Неохотно он дал нагрузить себя снастями, хуже чем осла, и весь день только и открывал рот, чтобы сыпать проклятьями или ворчать: — «коль в воду упал, поневоле выкупаешься». Если брат его начинал петь, когда они ставили парус, он приговаривал:
— Так, так, пой! Когда состаришься, будешь лаять, как дед.
— Если я начну лаять теперь, я этим тоже ничего не заработаю, — отвечал мальчик.
— Ты прав, потому что уж очень прекрасная жизнь!
— Прекрасная или нет, не мы ее такой сделали, — заключил дед.
Вечером он хмуро ел свою похлебку, а в воскресенье отправлялся топтаться возле трактира, где у людей не было другого дела, как смеяться и весело проводить время, не думая о том, что на следующий день придется снова браться за то, что делал всю неделю; или же целыми часами сидел на ступеньках церкви, опершись подбородком на руки, глазел на прохожих и мечтал о ремесле, при котором ничего не нужно делать.
В воскресенье, по крайней мере, он наслаждался тем, что получаешь без денег — солнцем, стоянием без всякого дела со скрещенными на груди руками, и тогда ему казалось утомительным даже думать о своем положении, желать всего того, что он видел, когда был в солдатах, и что вспоминал потом, коротая этим дни работы. Ему нравилось лежать на солнце, как ящерица, и больше ничего не делать. А когда он встречал возчиков, ехавших, сидя на оглоблях:
— Вот хорошее ремесло! — бормотал он. — Разъезжают себе целый день!
А если на обратном пути из города проходила какая-нибудь бедная женщина, сгорбившаяся под тяжестью, как усталый осел, и старчески охала и вздыхала находу:
— Хотел бы делать то, что делаете вы, сестрица моя, — говорил он ей, чтобы утешить ее. — В конце концов, это все равно, что прогуливаться.
10
’Нтони прогуливался по морю каждый божий день, но ходил он, вместо ног, веслами, терзая себе спину. Но когда море было бурное и хотело за один раз поглотить и их, и «Благодать», и все, что попало, — у этого парня сердце ширилось, как море.
— Кровь Малаволья! — говорил дед; и надо было видеть его у такелажа с развевавшимися на ветру волосами в то время, когда лодка прыгала по волнам, как кефаль в пору любви.
Теперь, когда в округе было столько лодок, выметавших море как метлой, «Благодать», хотя и старая и законопаченная, ради жалкого улова часто отваживалась выходить в открытое море. Даже в такие дни, когда по направлению к Оньине облака стояли низко, а горизонт на востоке весь чернел, парус «Благодати» всегда видели, как носовой платочек, далеко-далеко в море цвета свинца, и каждый говорил, что эти Малаволья со свечкой ищут себе несчастья.

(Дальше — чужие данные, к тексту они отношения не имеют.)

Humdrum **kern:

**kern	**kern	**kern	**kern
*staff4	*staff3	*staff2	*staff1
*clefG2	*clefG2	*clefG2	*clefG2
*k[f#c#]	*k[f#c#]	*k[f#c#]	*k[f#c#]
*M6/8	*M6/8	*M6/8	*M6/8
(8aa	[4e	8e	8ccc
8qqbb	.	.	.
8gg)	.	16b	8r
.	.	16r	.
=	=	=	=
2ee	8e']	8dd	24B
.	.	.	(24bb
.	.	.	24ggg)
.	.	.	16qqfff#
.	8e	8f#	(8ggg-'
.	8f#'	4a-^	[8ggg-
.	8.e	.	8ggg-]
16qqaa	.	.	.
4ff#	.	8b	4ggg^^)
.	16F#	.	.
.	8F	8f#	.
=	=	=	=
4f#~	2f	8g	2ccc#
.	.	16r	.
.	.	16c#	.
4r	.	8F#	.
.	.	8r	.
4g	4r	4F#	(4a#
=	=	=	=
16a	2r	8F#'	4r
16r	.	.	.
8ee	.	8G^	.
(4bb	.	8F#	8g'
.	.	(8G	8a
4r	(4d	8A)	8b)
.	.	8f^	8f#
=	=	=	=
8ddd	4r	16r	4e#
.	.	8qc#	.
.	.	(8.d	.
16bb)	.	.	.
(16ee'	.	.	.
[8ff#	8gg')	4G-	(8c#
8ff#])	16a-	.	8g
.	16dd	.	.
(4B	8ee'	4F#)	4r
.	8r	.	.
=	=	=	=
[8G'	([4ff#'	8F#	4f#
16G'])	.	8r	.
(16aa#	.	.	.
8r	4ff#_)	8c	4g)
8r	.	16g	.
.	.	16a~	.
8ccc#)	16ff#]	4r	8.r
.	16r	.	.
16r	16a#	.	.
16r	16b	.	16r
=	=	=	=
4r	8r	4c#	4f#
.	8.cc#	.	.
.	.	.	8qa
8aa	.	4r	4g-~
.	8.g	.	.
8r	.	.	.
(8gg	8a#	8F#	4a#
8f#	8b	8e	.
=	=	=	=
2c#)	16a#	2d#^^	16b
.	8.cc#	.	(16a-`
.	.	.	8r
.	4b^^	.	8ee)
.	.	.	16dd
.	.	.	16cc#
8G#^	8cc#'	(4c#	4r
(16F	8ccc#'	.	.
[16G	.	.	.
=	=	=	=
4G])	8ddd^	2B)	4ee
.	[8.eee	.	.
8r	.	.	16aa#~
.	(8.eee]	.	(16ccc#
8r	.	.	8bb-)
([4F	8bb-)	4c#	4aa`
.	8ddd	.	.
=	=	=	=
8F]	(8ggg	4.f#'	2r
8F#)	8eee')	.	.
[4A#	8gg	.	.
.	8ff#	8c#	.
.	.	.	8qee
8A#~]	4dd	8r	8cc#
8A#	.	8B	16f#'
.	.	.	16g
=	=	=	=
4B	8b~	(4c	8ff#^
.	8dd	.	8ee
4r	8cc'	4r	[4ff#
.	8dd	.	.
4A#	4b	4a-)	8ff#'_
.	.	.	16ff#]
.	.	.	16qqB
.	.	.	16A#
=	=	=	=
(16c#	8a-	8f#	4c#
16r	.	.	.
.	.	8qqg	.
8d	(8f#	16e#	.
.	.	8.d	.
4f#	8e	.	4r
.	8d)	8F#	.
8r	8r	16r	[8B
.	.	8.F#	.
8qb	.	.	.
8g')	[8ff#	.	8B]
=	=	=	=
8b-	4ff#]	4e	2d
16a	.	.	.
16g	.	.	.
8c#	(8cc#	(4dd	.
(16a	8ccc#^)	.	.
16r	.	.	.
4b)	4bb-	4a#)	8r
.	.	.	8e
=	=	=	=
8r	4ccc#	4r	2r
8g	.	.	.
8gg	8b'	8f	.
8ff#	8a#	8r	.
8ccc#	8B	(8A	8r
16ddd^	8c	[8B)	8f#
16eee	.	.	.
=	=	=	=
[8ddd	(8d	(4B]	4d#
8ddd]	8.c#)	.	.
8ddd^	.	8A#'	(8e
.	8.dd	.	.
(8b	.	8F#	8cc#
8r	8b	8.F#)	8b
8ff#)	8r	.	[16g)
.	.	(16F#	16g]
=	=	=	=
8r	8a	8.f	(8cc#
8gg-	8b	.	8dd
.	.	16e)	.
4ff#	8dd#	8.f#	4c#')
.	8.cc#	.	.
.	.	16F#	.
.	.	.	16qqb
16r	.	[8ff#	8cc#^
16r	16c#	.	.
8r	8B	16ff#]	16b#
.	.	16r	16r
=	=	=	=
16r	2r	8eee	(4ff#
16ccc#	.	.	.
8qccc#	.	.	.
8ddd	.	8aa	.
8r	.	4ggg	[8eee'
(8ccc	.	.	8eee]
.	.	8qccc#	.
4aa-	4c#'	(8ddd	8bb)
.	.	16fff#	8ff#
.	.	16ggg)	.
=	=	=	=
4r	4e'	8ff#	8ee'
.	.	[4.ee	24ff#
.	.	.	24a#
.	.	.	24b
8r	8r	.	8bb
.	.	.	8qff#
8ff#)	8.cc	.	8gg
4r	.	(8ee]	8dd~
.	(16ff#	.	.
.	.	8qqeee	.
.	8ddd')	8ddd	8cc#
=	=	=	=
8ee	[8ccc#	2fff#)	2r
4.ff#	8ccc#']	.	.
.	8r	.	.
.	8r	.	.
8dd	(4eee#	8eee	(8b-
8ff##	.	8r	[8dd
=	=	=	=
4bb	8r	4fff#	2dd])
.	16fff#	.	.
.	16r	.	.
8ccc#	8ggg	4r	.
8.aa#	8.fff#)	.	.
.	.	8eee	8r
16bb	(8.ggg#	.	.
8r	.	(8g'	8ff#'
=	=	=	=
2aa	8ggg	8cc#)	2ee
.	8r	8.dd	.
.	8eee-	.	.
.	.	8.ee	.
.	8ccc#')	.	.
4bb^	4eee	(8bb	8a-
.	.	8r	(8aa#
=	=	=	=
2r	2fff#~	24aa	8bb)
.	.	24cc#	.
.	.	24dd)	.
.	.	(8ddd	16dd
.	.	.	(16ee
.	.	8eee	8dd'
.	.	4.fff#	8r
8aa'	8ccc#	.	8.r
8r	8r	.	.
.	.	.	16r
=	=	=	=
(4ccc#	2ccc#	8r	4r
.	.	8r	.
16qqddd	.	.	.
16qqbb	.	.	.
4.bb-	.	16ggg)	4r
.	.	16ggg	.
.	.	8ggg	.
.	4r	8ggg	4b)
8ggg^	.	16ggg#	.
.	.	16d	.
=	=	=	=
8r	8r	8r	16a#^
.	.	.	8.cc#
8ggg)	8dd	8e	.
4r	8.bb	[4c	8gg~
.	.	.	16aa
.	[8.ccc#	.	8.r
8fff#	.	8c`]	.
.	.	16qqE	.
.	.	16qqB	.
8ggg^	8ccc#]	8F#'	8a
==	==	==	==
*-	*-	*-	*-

Хозяин ’Нтони отвечал, что они ищут хлеба и, когда поплавки исчезали один за другим в открытом море, зеленом, как трава, и домики Треццы казались белым пятном, так они были далеко, и кругом была только вода, он принимался болтать с внуками, радуясь при мысли, что потом вечером Длинная, и все, остальные, когда парус покажется между маяками, будут ожидать их на берегу, и они тоже будут рассматривать рыбу, прыгающую в сетях и, точно серебром, заполняющую дно лодки; и хозяин ’Нтони отвечал прежде, чем кто-нибудь успевал открыть рот:
— Квинтал, или квинтал и двадцать пять! — и не ошибался ни на ротоло; и потом об этом говорили весь вечер, пока женщины размалывали соль между камнями, и, когда один за одним считали боченки, и дядюшка Крочифиссо приходил посмотреть, сколько они наработали, чтобы с закрытыми глазами сделать свое предложение, а Пьедипапера кричал и сыпал проклятиями, чтобы определить настоящую цену, и тогда крики Пьедипапера доставляли удовольствие, — на этом свете, право, не стоит оставаться в ссоре с людьми! — а Длинная потом сольди за сольди считала перед свекром деньги, которые приносил Пьедипапера в платочке, и говорила:
— Эти на дом! Эти вот на издержки!
Мена тоже помогала растирать соль и расставлять в ряд боченки, и у нее снова было бирюзовое платье и коралловое ожерелье, которое им приходилось закладывать дядюшке Крочифиссо; теперь женщины опять могли ходить к обедне в своем селе, и если какой-нибудь молодой парень посматривал на Мену, так ведь они ей готовили приданое!